Fast Outlier Detection Using Rough Sets Theory

Price

Free (open access)

Paper DOI

10.2495/DATA080031

Volume

40

Pages

10

Page Range

25 - 34

Published

2008

Size

692 kb

Author(s)

F. Shaari, A. A. Bakar & A. R. Hamdan

Abstract

In many Knowledge Discovery applications, finding outliers is more interesting than finding inliers in a dataset. The perception of outliers is rare cases in dataset in which is being described as abnormal data in the information table. Outliers detections are applied in many important applications like fraud detection systems to uncover the suspicious objects which may have important knowledge hidden in the system. A new outlier detection technique based on Rough Sets Theory (RST) is hereby proposed. RSetOF is a new measure for the outlier factor based on RST. By employing this factor, a new formulation for detecting outlier is established. The outlyingness of outliers objects in a dataset using this measurement is identified. To detect outliers, two measurements which are the top n ratio and the coverage ratio are presented. Finding top n outliers from all objects allow searching of outliers from top ranked records based on the least outlier factor value. The capability in detecting outliers at top n number of outliers will indicate how fast the detection is.

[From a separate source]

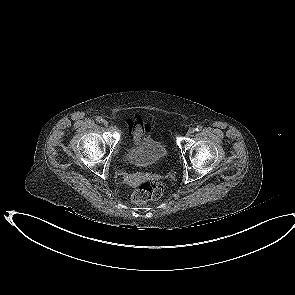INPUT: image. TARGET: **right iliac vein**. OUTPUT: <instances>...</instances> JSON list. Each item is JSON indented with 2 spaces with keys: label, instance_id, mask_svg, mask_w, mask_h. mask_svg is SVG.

The efficiency of this technique by obtaining the coverage ratio value is then tested. The maximum percentage of coverage obtained shows the maximum number of outliers detected belonging to rare cases. A comparison is hence carried out to examine the performance of the RSetAlg with a selective outlier detection method, the Frequent Pattern method referred to as FindFPOF. Ten benchmark datasets for assessing the outlier detection technique are used for this purpose. The experimental result shows that the proposed technique is competitive and proven to be better in speed of detection than the other technique. The fast and efficient detection of outliers has proven its potential as a new outliers detection technique based on RST. Keywords: outlier detection, rare, deviate, exception, deviation, anomaly, infrequent, small, imbalance.

Keywords

outlier detection, rare, deviate, exception, deviation, anomaly,infrequent, small, imbalance.